_Data supplied_
───
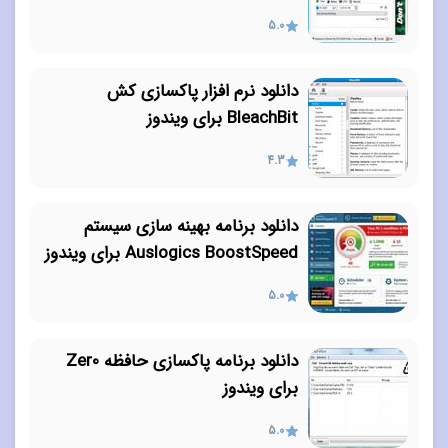
5.0
دانلود نرم افزار پاکسازی کش
BleachBit برای ویندوز
4.3
دانلود برنامه بهینه سازی سیستم
Auslogics BoostSpeed برای ویندوز
5.0
دانلود برنامه پاکسازی حافظه Zer0
برای ویندوز
5.0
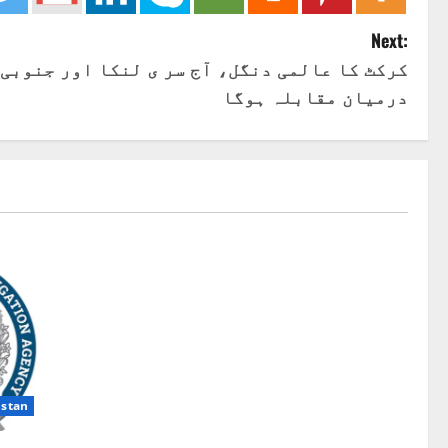
Next:
کرکٹ کا عالمی دنگل، آج سر ی لنکا اور جنوبی
درمیان مقابلہ ہوگا
istan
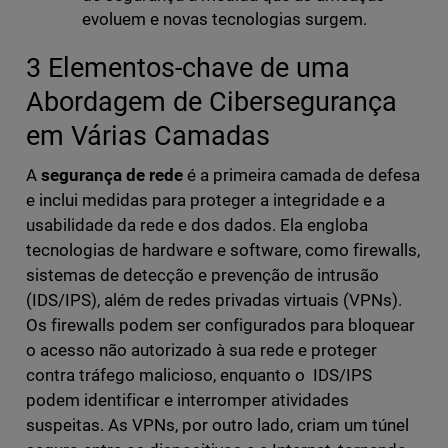
evoluem e novas tecnologias surgem.
3 Elementos-chave de uma
Abordagem de Cibersegurança
em Várias Camadas
A
segurança de rede
é a primeira camada de defesa
e inclui medidas para proteger a integridade e a
usabilidade da rede e dos dados. Ela engloba
tecnologias de hardware e software, como firewalls,
sistemas de detecção e prevenção de intrusão
(IDS/IPS), além de redes privadas virtuais (VPNs).
Os firewalls podem ser configurados para bloquear
o acesso não autorizado à sua rede e proteger
contra tráfego malicioso, enquanto o IDS/IPS
podem identificar e interromper atividades
suspeitas. As VPNs, por outro lado, criam um túnel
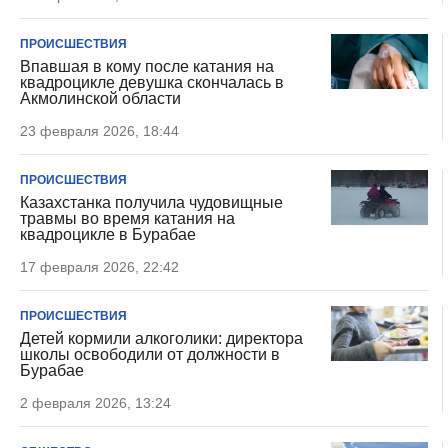
ПРОИСШЕСТВИЯ
Впавшая в кому после катания на
квадроцикле девушка скончалась в
Акмолинской области
23 февраля 2026, 18:44
ПРОИСШЕСТВИЯ
Казахстанка получила чудовищные
травмы во время катания на
квадроцикле в Бурабае
17 февраля 2026, 22:42
ПРОИСШЕСТВИЯ
Детей кормили алкоголики: директора
школы освободили от должности в
Бурабае
2 февраля 2026, 13:24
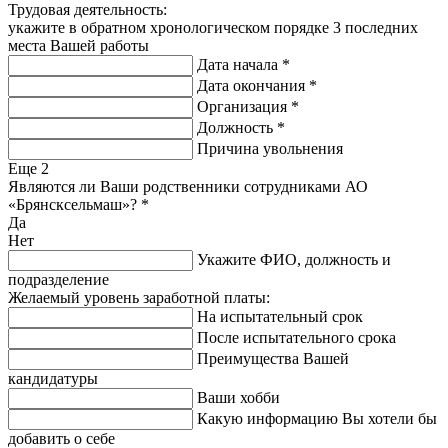
Трудовая деятельность:
укажите в обратном хронологическом порядке 3 последних
места Вашей работы
Дата начала
*
Дата окончания
*
Организация
*
Должность
*
Причина увольнения
Еще
2
Являются ли Ваши родственники сотрудниками АО
«Брянсксельмаш»?
*
Да
Нет
Укажите ФИО, должность и
подразделение
Желаемый уровень заработной платы:
На испытательный срок
После испытательного срока
Преимущества Вашей
кандидатуры
Ваши хобби
Какую информацию Вы хотели бы
добавить о себе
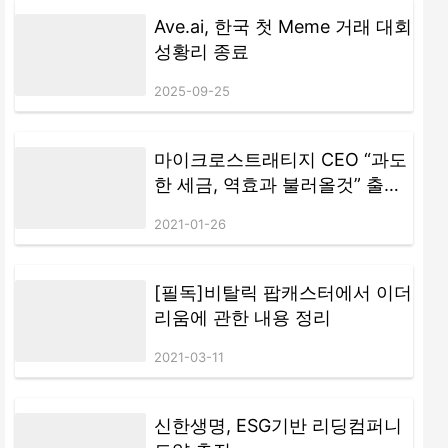
Ave.ai, 한국 첫 Meme 거래 대회
성황리 종료
2025-09-25
마이크로스트래티지 CEO “과도
한 세금, 역효과 불러올것” 출처:
조인디 / 원문기사 링크:
2021-01-26
https://joind.io/market/id/538
9 본 기사를 조인디와의 전재 계
약 또는 별도의 협의 없이 무단
[필독]비탈릭 팝캐스터에서 이더
으로 게재할 경우 저작권침해가
리움에 관한 내용 정리
될 수 있습니다.
2021-03-11
신한생명, ESG기반 리딩컴퍼니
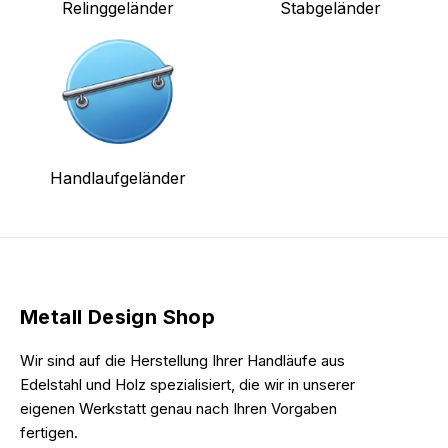
Relinggeländer
Stabgeländer
Handlaufgeländer
Metall Design Shop
Wir sind auf die Herstellung Ihrer Handläufe aus
Edelstahl und Holz spezialisiert, die wir in unserer
eigenen Werkstatt genau nach Ihren Vorgaben
fertigen.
───
_Directive_
Return every line in the listing that contains the word "para".

_Problem solution_
e inclui medidas para proteger a integridade e a
Os firewalls podem ser configurados para bloquear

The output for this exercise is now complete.